◆ **Your assignment**:
Leaving out every picture, copy the lines of the material below exactly, from the line containing "FIGURE 7 | The" through the line containing "Table 2. Energy".

(Supplied material Opens)

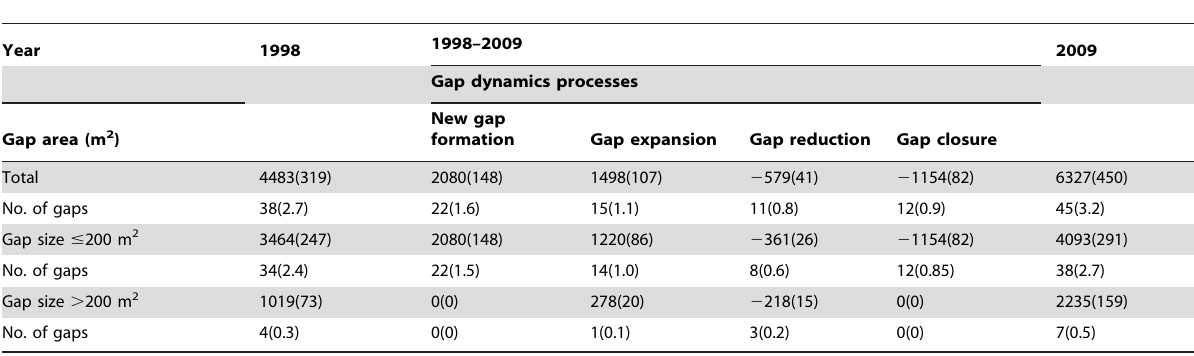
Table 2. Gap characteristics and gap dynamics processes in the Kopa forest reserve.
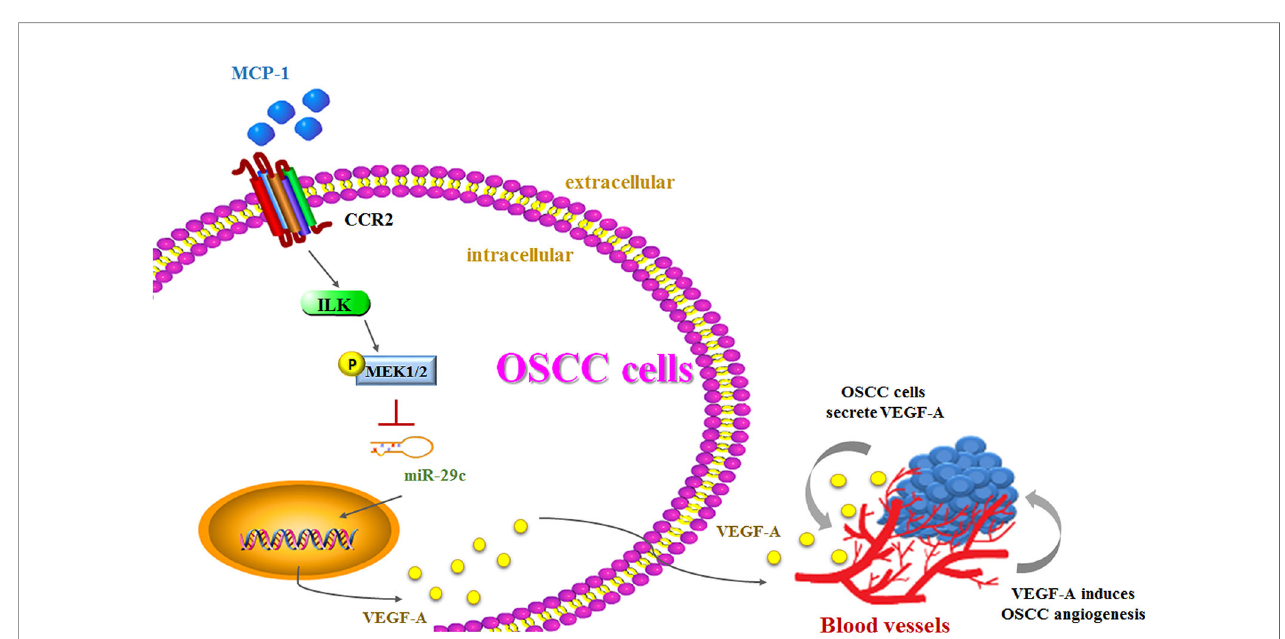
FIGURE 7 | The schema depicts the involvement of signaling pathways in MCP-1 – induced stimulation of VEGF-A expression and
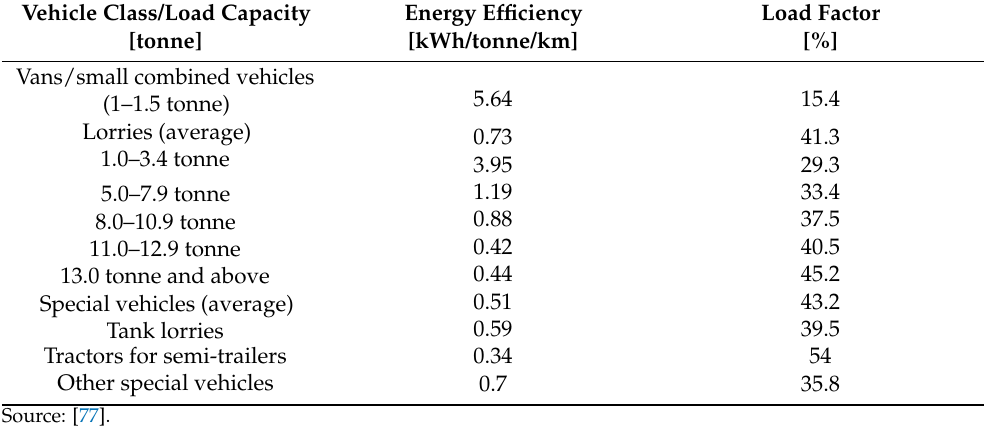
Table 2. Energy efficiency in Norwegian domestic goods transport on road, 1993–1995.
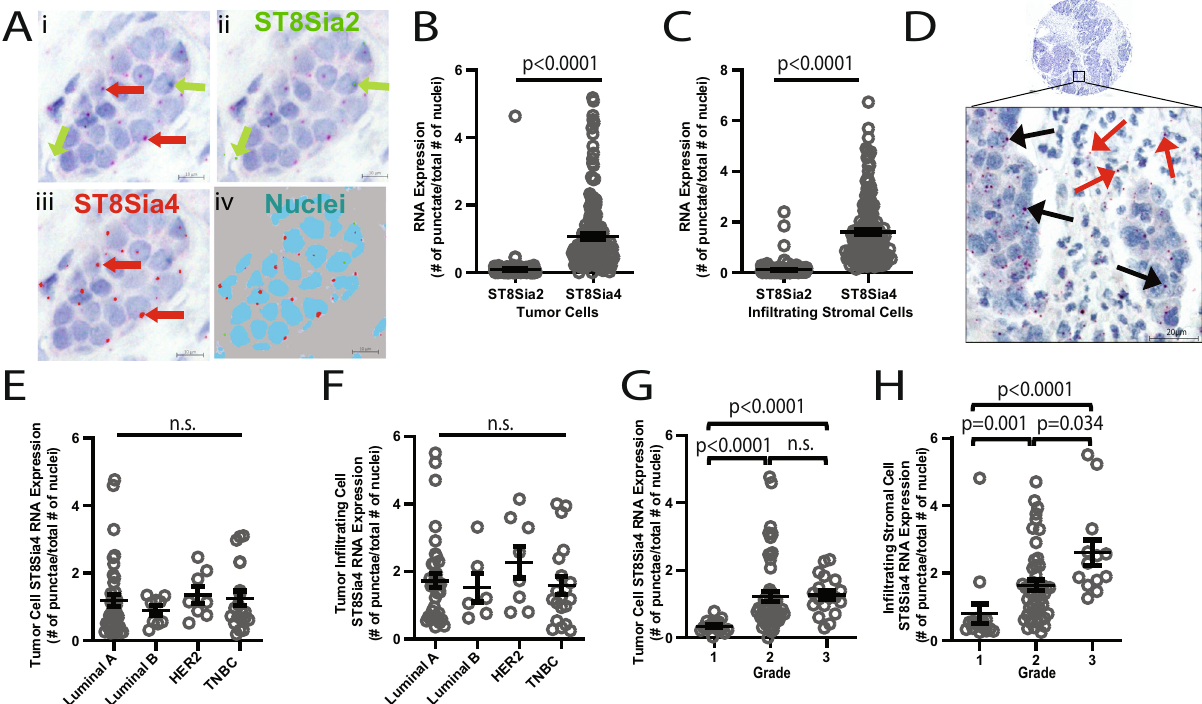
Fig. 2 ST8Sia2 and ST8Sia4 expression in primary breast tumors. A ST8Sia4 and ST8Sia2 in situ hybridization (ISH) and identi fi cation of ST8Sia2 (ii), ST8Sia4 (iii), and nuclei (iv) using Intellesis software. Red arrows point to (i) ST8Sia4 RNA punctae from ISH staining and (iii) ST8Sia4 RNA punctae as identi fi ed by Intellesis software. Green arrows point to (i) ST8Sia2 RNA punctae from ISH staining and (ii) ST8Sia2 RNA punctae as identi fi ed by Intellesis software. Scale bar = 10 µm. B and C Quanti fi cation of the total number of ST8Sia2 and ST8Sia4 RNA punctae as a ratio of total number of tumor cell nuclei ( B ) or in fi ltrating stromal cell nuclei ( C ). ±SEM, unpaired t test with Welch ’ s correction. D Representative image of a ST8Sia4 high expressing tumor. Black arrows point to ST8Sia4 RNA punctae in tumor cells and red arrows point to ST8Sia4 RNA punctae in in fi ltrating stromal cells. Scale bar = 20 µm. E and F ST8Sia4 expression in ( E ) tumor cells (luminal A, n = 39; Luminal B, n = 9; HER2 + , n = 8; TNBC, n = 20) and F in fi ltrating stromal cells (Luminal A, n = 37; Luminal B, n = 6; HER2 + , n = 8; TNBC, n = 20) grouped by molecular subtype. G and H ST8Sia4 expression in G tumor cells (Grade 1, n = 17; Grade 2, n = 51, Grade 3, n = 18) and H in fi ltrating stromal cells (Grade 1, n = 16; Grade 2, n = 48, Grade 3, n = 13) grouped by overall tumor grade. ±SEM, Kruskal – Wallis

(Supplied material Closes)

◆ **Solution for this problem**:
FIGURE 7 | The schema depicts the involvement of signaling pathways in MCP-1 – induced stimulation of VEGF-A expression and
Table 2. Energy efficiency in Norwegian domestic goods transport on road, 1993–1995.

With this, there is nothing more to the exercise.